Classic Pop Q&A: Hazell Dean
By Classic Pop | November 26, 2020
The Hi-NRG icon Hazell Dean talks Stock Aitken Waterman, A Song For Europe and being a disco diva…
By Douglas McPherson
Nicknamed ‘The Queen Of Hi-NRG’ and ‘The Duchess Of The Dancefloor’, Hazell Dean came to fame with the club hit Searchin’ (I Gotta Find A Man) which crossed over into the mainstream when it peaked at No.6 in 1984. She subsequently teamed up with the emerging production and songwriting outfit of Stock Aitken Waterman for Whatever I Do (Wherever I Go) which made it to No.4 and was SAW’s first Top 10 hit. Further successes include They Say It’s Gonna Rain, which topped the South African chart, and Who’s Leaving Who, which reached No.4 in the UK.
Did you come from a musical family?
My grandfather played drums and my mum played piano and sang. Neither of them were in the music business, but from a very early age I was fascinated by pop stars. When I was 11 or 12 years old, a music teacher started giving guitar lessons after school and I thought, “I like the idea of that.” I joined a band at school and we played all the youth clubs, doing things in the charts from The Shadows to Tamla Motown.
How did you eventually get into the music business?
When I was 16, I took singing lessons at a singing school in London and they guaranteed that if you passed your exams they’d help you find a job. So I did various auditions and my first professional gig was singing with a local band, The Jimmy Goff Arrangement, at a Mecca dance hall in Newcastle-under-Lyme. I haven’t stopped working since.
Before your chart breakthrough, you entered A Song For Europe in the 70s. How did that come about?

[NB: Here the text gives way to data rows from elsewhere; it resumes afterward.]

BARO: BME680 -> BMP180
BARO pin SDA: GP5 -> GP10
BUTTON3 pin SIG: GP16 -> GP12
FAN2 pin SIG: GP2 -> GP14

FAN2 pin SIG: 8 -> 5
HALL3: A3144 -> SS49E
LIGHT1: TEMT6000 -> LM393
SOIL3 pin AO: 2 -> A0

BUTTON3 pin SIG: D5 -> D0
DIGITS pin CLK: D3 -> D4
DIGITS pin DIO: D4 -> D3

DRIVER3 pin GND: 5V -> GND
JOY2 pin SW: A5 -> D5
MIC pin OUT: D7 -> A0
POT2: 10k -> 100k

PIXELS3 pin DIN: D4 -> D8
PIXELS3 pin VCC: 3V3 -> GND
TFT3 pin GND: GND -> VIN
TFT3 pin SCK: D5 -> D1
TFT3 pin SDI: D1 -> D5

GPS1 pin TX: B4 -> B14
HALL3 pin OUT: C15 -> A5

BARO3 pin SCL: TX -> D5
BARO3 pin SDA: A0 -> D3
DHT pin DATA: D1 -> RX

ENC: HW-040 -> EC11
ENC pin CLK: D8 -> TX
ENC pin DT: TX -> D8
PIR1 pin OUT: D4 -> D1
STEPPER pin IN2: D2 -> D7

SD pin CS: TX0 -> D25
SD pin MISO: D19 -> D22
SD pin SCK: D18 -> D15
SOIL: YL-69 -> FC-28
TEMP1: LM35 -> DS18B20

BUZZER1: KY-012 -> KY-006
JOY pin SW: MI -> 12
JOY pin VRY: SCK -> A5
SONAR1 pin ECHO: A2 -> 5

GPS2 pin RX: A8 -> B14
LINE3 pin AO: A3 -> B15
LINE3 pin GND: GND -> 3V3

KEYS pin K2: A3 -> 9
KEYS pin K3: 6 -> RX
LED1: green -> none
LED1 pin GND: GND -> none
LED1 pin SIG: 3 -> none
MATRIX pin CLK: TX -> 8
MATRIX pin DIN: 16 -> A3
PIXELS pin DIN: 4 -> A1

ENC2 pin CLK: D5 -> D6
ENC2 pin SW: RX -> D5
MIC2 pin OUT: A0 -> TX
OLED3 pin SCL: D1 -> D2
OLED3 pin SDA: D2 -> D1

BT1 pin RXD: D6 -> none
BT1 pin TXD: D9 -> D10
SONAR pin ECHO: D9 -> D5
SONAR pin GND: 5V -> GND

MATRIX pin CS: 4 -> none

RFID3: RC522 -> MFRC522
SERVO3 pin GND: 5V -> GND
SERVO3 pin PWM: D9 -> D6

I used to sing a lot of demos for Paul Curtis, who is very well known for writing Eurovision songs. He wrote this huge ballad called I Couldn’t Live Without You For A Day. So I sang that in A Song For Europe, which was very grand in those days, with a live orchestra at the Albert Hall. That was my first TV appearance, in 1976. Then, in 1984, I entered A Song For Europe again, with my own song, Stay In My Life.
How did you get into Hi-NRG?
The music came out of disco in the late 70s. It was originally called Boy’s Town music in the US and it was big in the gay clubs. One of my favourite records from that time, which I still sing in my show today, is Never Can Say Goodbye. The strings and the energy of it are great. I used to love singing ballads and becoming a disco diva was not what I expected, but we went from the 70s into the 80s, things change and you have to move along with it. The great thing was that I could take a Barbra Streisand ballad like Evergreen and make it into a dance track. There was a track in the Hi-NRG bracket at that time called Maybe and I was trying to think of another song that would work in that style. We recorded Evergreen and Searchin’ at the same time and they were both huge hits on the US dance charts. Searchin’ was actually the first English record to break out of that scene and cross over into the mainstream charts.
How did you hook up with Stock Aitken Waterman?
I’d recorded Searchin’ with Ian Anthony Stephens but by the time it became a hit he was off doing other things. I bumped into Pete Waterman at my label, Proto Records, and told him I was desperate for a follow-up to Searchin’, which was at No.6 in the chart. He had just started working with Mike Stock and Matt Aitken on a project called Agents Aren’t Aeroplanes for Proto Records, and he invited me to Marquee Studios to meet them. They played me the backing track for the Divine song You Think You’re A Man. It was mega and I immediately said yes to working with them. So we came up with Whatever I Do (Wherever I Go) and it was a Top Five single.
What does the future hold for you?
Since 2011, I’ve made three albums with Energise Records, but I think I’ve recorded everything that I want to do and what it’s all about for me now is live work: getting out there and doing my shows. I sing all my hits, because that’s what people want to hear, but I’ve re-recorded them all to keep them sounding modern while retaining all the elements from the original versions that you want to hear. So everything is solid and rocks really hard, whereas if you use the original tracks they just don’t come up to the sounds of today.